The main competing design against the early M1 Garand prototype was the .276 cal Pedersen T1. It also used a lubricated round, and this was the main reason that the Ordnance Department selected John Garand's design for further development over Pedersen's. (The .276 cal was also a dead-end design, but Pedersen's failure was about the requirement for lubricated ammo.) So, even in the 1920's the Big Green Machine (hmmm... maybe the Big Khaki Machine?) saw lubricated ammo as a dumb ass'ed idea. (Even the regular Army gets something right every now and again.)

IRT the original topic, though, gun cleaning and lubrication is really not that complicated.
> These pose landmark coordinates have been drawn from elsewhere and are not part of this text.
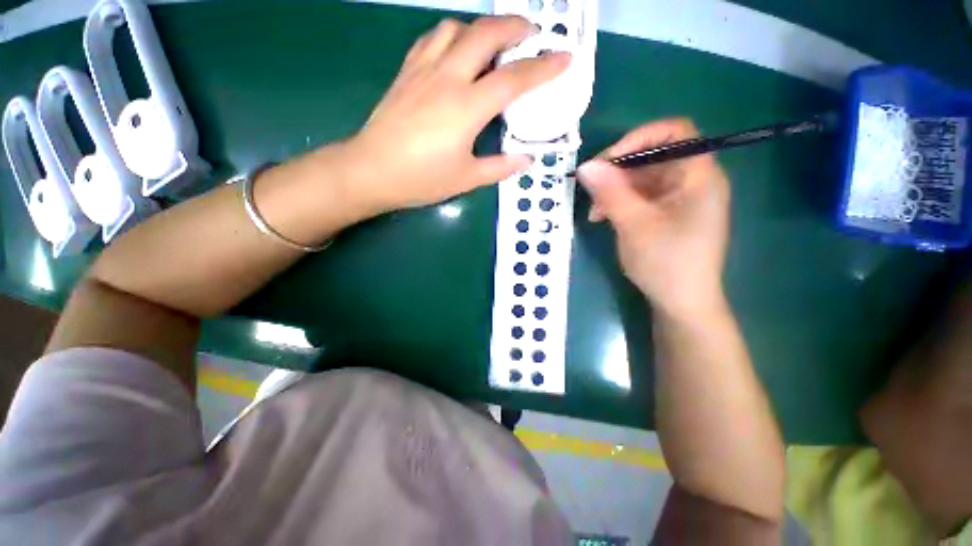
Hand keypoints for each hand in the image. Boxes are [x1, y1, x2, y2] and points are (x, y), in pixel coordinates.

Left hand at [336, 16, 570, 214]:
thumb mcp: (466, 179)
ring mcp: (423, 70)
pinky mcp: (406, 72)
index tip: (564, 58)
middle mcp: (447, 78)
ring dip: (480, 28)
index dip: (543, 68)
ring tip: (493, 43)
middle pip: (485, 34)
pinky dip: (452, 35)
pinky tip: (457, 51)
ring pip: (456, 28)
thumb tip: (526, 160)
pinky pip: (432, 39)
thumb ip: (500, 167)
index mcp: (466, 108)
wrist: (371, 170)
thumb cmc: (421, 179)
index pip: (513, 79)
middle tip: (531, 36)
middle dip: (514, 27)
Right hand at [577, 119, 730, 319]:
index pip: (675, 132)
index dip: (640, 137)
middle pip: (653, 157)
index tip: (608, 160)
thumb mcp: (634, 224)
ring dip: (614, 190)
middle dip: (618, 171)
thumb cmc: (666, 262)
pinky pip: (641, 197)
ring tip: (594, 212)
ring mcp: (679, 199)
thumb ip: (610, 192)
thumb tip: (585, 166)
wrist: (681, 303)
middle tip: (591, 188)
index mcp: (698, 176)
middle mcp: (692, 181)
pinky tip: (602, 218)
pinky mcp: (667, 214)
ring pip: (642, 179)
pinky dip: (620, 203)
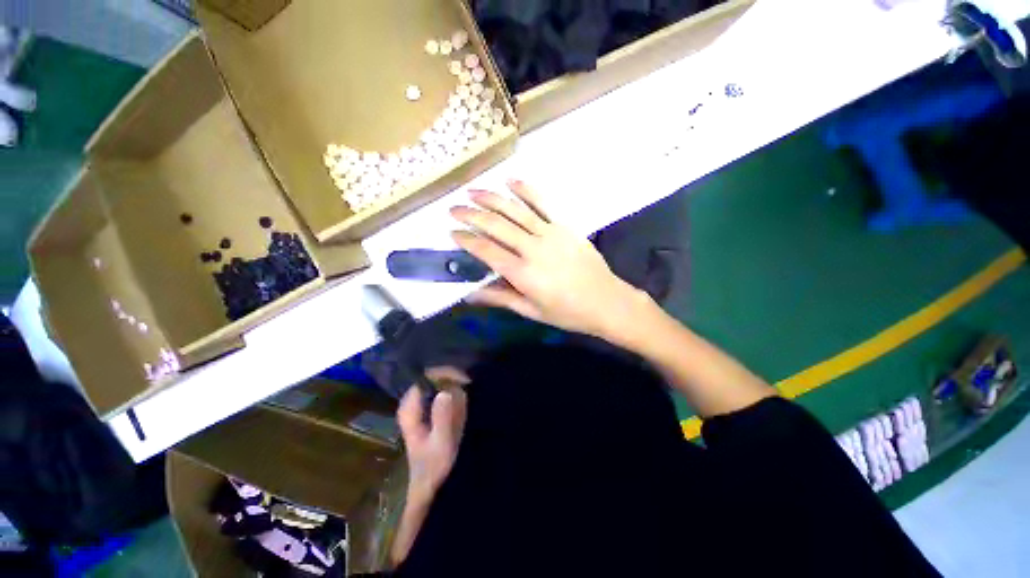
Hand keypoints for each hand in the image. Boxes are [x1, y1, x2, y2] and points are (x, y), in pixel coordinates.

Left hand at [397, 379, 467, 502]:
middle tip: (469, 389)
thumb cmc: (433, 466)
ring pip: (438, 383)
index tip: (464, 380)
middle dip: (452, 380)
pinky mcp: (427, 410)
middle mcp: (412, 402)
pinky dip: (453, 395)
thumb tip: (446, 391)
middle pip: (432, 378)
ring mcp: (419, 405)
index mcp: (409, 408)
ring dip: (454, 388)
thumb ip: (443, 417)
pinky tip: (461, 407)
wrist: (428, 485)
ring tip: (465, 403)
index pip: (426, 377)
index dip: (445, 374)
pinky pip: (442, 392)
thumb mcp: (442, 443)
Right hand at [451, 179, 643, 338]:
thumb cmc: (568, 312)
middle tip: (453, 209)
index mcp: (523, 273)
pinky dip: (526, 190)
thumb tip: (469, 294)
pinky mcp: (565, 226)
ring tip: (472, 191)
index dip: (466, 240)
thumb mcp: (531, 311)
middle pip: (496, 226)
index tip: (451, 232)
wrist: (607, 301)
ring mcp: (551, 233)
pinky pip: (543, 203)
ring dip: (491, 198)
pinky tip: (510, 181)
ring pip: (515, 210)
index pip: (486, 250)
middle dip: (471, 215)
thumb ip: (500, 298)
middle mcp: (533, 248)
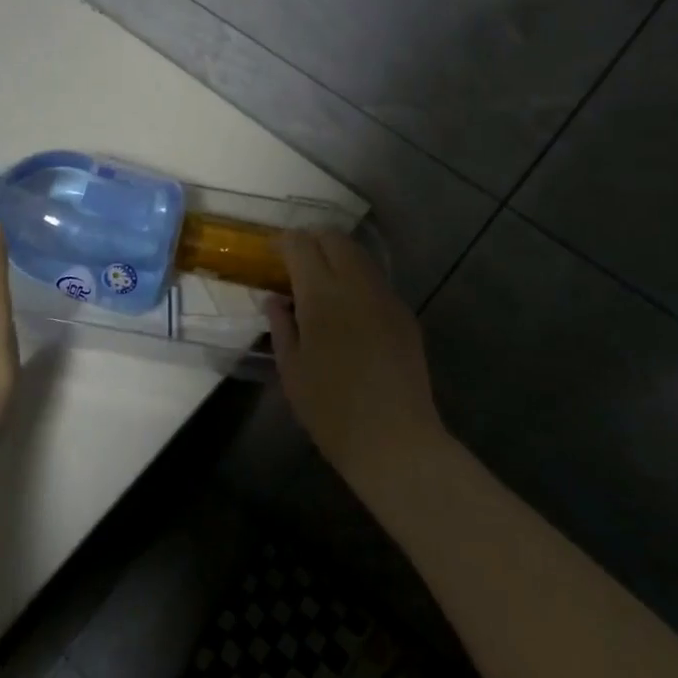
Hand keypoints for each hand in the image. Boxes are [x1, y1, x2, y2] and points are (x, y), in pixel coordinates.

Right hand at [265, 230, 446, 495]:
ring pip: (359, 255)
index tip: (272, 254)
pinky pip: (376, 280)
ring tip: (321, 281)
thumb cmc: (330, 408)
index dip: (283, 243)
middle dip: (312, 240)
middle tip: (295, 261)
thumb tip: (275, 300)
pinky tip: (348, 307)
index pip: (300, 245)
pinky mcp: (404, 314)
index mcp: (322, 294)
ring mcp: (385, 296)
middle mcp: (356, 284)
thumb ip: (281, 326)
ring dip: (337, 256)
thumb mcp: (291, 369)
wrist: (394, 440)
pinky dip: (357, 279)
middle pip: (334, 238)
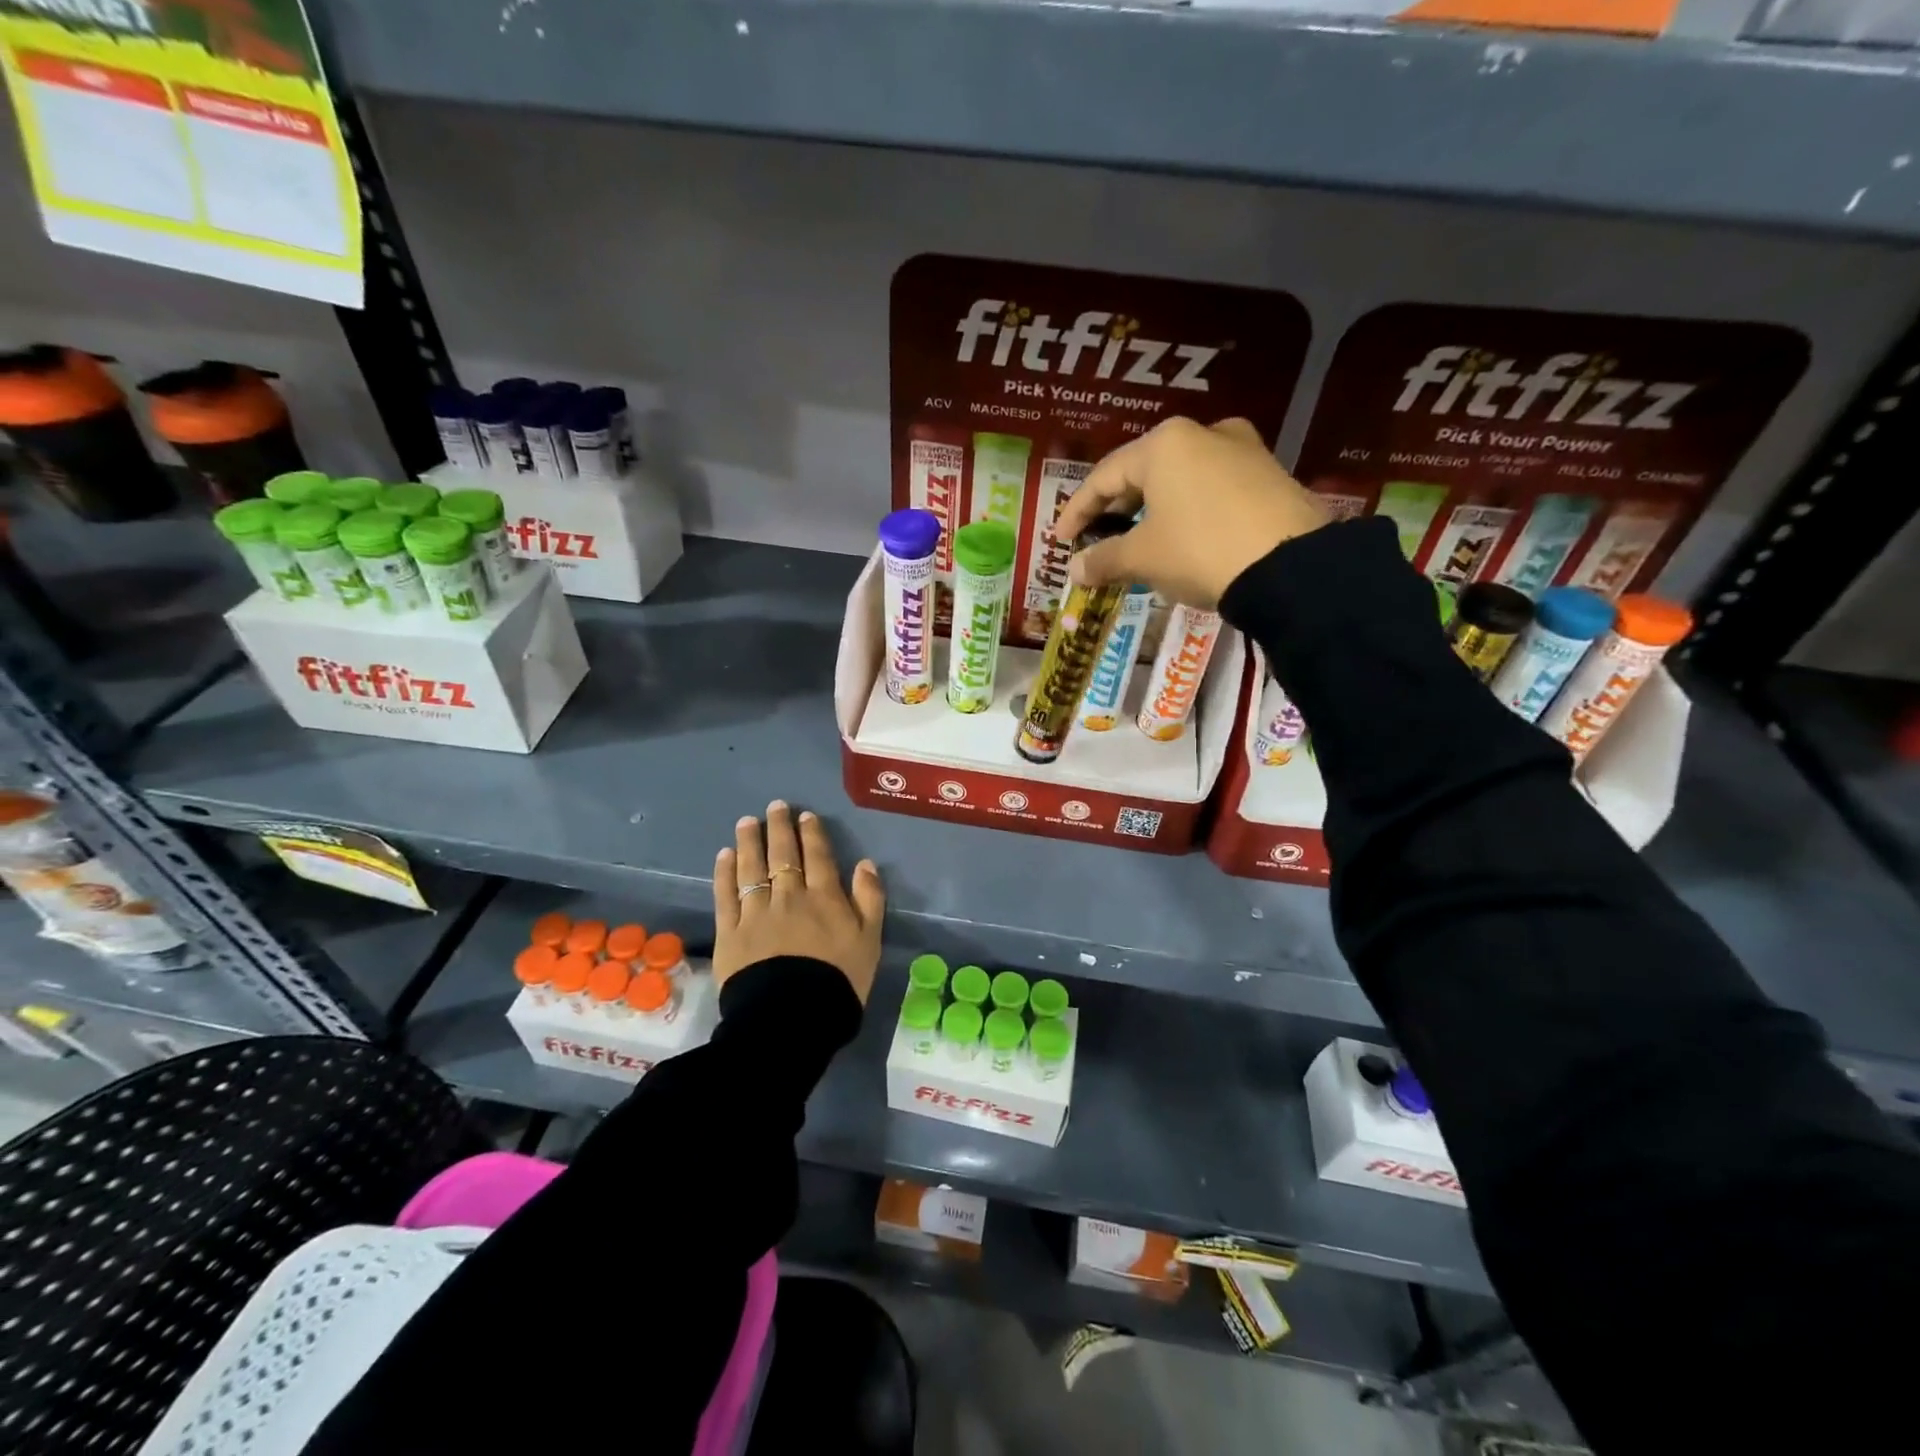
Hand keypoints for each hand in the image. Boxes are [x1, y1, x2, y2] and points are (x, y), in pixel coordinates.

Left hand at [713, 801, 885, 1002]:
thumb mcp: (870, 942)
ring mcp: (756, 912)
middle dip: (780, 828)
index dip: (812, 834)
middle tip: (775, 807)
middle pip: (783, 855)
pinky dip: (725, 873)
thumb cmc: (838, 982)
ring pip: (752, 868)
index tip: (805, 816)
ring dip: (750, 842)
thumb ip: (870, 900)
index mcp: (825, 898)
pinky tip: (724, 855)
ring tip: (747, 822)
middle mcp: (789, 896)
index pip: (818, 857)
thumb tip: (866, 864)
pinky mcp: (730, 932)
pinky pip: (726, 895)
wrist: (792, 1018)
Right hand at [1054, 417, 1330, 608]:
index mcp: (1163, 444)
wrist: (1290, 566)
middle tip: (1096, 539)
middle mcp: (1202, 433)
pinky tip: (1180, 537)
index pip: (1104, 477)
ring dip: (1150, 510)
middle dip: (1115, 510)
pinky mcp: (1268, 474)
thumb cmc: (1199, 550)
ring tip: (1136, 541)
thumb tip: (1074, 571)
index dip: (1076, 511)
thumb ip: (1103, 559)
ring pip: (1179, 479)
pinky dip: (1185, 510)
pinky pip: (1210, 488)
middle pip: (1142, 472)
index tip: (1060, 540)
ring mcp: (1242, 450)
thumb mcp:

There are no magic formulas for rounds fired vs. cleaning frequency or mystical potions that can be applied once and never touched again.

It's very simple; if you fire it, clean it. After you clean it, lube it. If it gets dirty too quickly because you have too much lube on it, use less lube or clean it more often. If you don't have time to clean it thoroughly, clean it as best as you can until you do have the time. Then when you do have the time, clean it thoroughly.

Clean means that there is nothing on the gun's parts that the manufacturer didn't put there or that isn't lube. How do you know when it’s dirty? Look at it. Does it have dirt on it? Have you fired it? If the answer is “yes” to either question, clean it.

Sometimes you have to clean your guns every 30 minutes, and sometimes you don't have to clean them for a year. It just depends on how dirty they get and how fast they get dirty.

Clean guns are more reliable than dirty guns. Reliable guns are better than less reliable guns, therefore, clean guns are better than dirty guns.

If you have to worry about wearing out a gun because you think you're cleaning it too much, then you're in the wrong line of work, or you need to get a new gun when you wear this one out.

There's entirely too much hype and too many snake oil salesmen trying to pawn-off the latest greatest gun-goop and gadgets. Adhere to the KISS principle and stay old-school, and you'll be just fine.

If it seems like it's all just too much work, well, nobody said it would be easy except the guy trying to part you from your hard-earned cash by selling you some patent-medicine potion that will eliminate forever the chore of cleaning your gun. If it still seems like too much work to clean your gun when your ass depends on it, then, again, you're in the wrong line of business.